Segment Open

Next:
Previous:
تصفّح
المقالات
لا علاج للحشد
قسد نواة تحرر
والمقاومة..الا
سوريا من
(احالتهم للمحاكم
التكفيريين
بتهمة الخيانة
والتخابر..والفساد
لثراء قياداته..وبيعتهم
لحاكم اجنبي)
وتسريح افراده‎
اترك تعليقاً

Segment Closed
Segment Open

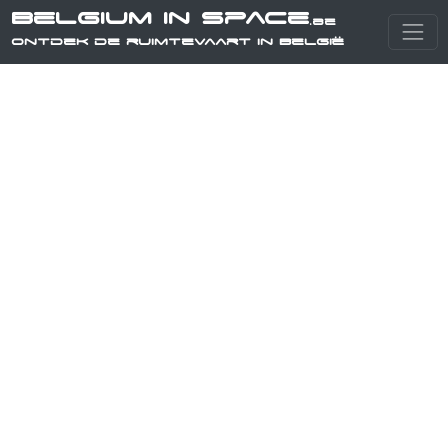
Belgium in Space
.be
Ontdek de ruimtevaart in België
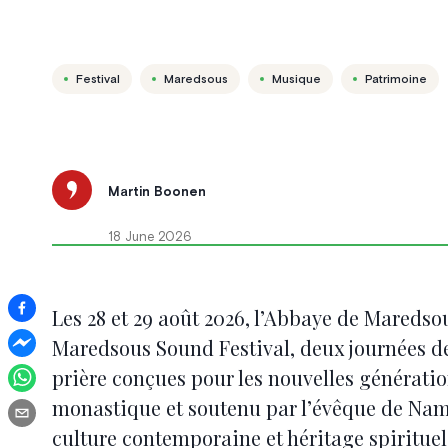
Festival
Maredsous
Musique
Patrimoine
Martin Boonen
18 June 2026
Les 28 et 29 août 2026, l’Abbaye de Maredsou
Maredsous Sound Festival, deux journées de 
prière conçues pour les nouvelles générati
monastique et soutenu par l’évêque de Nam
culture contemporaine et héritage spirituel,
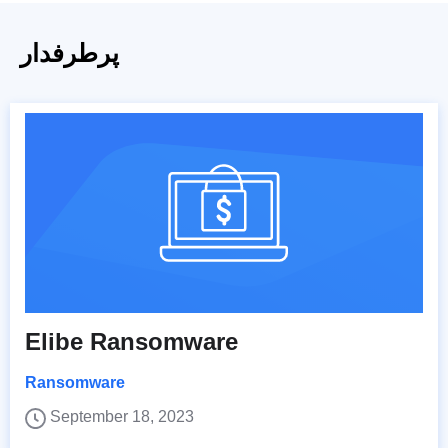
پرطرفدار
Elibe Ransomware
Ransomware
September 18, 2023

Segment Closed

Directive:
Set down every line as it appears, starting with the line that contains "Belgium in Space" and going on through the line that contains "September 18, 2023", and leave out the pictures.

Response for this exercise:
Belgium in Space
.be
Ontdek de ruimtevaart in België
Festival
Maredsous
Musique
Patrimoine
Martin Boonen
18 June 2026
Les 28 et 29 août 2026, l’Abbaye de Maredsou
Maredsous Sound Festival, deux journées de 
prière conçues pour les nouvelles générati
monastique et soutenu par l’évêque de Nam
culture contemporaine et héritage spirituel,
پرطرفدار
Elibe Ransomware
Ransomware
September 18, 2023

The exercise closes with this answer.